Poor Families Set to Lose Out Despite £1,200 Boost, Warns New Report
The government’s extra £1,200 payment to the poorest households this year won’t cut it, a new analysis reveals. From October 2021 to October 2022, families face three brutal blows to their income that far outweigh the payout.
Cost of Living Crisis Hits Poor Hardest
- The scrapping of the £20-a-week Universal Credit uplift.
- Benefit increases lagging behind soaring inflation.
- A sharp hike in the energy price cap.
Together, these factors leave struggling families unable to plug the growing financial gap.
Gordon Brown Sounds Alarm Over Flat-Rate Payments
Former Prime Minister Gordon Brown, who commissioned the report, warns the richest households also face serious losses, thanks to the government’s flat-rate payments that ignore different household needs and sizes.

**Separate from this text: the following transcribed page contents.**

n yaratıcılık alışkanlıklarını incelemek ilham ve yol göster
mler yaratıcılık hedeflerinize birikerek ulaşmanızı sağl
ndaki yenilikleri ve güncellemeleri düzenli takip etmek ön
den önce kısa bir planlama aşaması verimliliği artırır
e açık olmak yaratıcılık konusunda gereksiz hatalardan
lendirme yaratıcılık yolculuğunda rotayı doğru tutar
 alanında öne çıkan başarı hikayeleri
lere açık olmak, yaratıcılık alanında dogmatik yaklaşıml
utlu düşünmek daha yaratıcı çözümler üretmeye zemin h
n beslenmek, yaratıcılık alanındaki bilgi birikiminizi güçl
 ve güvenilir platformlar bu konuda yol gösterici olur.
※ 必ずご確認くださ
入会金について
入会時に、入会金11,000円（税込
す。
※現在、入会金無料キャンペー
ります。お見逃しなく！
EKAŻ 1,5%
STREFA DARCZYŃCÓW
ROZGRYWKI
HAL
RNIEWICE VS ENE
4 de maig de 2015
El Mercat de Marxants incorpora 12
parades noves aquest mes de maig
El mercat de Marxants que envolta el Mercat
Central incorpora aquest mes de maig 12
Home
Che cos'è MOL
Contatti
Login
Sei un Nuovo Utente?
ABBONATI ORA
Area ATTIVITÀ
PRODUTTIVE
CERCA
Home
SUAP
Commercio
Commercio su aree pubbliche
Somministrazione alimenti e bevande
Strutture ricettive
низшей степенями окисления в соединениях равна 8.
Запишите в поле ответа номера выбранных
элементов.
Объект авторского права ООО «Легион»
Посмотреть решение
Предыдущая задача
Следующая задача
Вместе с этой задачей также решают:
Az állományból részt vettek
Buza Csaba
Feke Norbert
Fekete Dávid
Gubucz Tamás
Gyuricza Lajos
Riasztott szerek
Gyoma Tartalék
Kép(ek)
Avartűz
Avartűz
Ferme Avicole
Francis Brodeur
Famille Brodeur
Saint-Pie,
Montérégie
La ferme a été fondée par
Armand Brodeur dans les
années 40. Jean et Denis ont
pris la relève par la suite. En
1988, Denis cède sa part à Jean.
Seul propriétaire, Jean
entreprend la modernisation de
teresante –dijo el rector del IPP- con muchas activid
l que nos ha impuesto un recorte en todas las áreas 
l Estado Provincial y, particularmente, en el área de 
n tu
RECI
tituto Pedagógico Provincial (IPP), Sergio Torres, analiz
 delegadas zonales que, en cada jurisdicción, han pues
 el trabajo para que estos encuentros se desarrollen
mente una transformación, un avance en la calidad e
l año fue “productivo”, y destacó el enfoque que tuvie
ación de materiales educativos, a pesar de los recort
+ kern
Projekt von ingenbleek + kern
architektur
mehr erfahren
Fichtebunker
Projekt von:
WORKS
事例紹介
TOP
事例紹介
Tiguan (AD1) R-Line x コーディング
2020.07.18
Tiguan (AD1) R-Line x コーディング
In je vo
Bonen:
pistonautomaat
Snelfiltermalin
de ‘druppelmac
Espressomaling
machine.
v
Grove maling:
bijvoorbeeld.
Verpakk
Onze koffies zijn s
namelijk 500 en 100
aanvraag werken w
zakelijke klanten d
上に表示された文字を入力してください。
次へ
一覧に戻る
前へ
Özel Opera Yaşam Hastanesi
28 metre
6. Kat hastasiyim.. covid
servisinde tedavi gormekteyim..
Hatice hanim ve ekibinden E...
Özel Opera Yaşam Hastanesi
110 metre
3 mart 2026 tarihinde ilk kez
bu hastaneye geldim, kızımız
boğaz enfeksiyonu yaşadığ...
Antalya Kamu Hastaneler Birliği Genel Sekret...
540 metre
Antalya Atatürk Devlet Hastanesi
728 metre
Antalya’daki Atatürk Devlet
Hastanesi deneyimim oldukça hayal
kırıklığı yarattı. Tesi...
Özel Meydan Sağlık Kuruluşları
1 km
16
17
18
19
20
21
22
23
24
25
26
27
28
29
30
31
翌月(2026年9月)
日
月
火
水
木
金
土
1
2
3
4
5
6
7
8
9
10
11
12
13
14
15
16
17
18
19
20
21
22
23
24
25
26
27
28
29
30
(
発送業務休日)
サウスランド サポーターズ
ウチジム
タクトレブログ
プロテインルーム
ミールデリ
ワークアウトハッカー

For instance, couples with three kids are losing almost as much from rising prices as they did from last year’s benefit cut.
An unemployed couple with two children faces losses of nearly £1,300. If you account for the fact inflation hits poorer families harder, that figure jumps to £1,600.
The energy price cap rise could account for £800 of these costs—and it might climb higher still.
Inflation Increase Falls Short of Reality
The report flags an official April 2022 benefit hike of just 3.1%—starkly lower than the 9% rise in Consumer Prices Index inflation over the previous year.
Urgent Calls for Government Action
“It is the next prime minister’s urgent task to ensure that families have enough to live on, through this crisis and beyond,” Brown said. “This paper outlines the gap the government must close before another wave of rising costs overwhelms people.”
Professor Donald Hirsch of Loughborough University authored the report, backed by 56 groups including charities and faith organisations.
Isabel Hughes from the Food Foundation slammed the findings as “alarming” and called for urgent support measures.
“There is now a very serious shortfall in support for families most in need,” she said. “Expanding free school meals to millions more poor children is crucial. A hot, nutritious meal is the fastest way to stop an under-nutrition crisis that could devastate a generation’s education, health, and future.”
The report delivers a stark warning: without tailored support, millions of struggling UK families risk being left behind as the cost-of-living crisis deepens.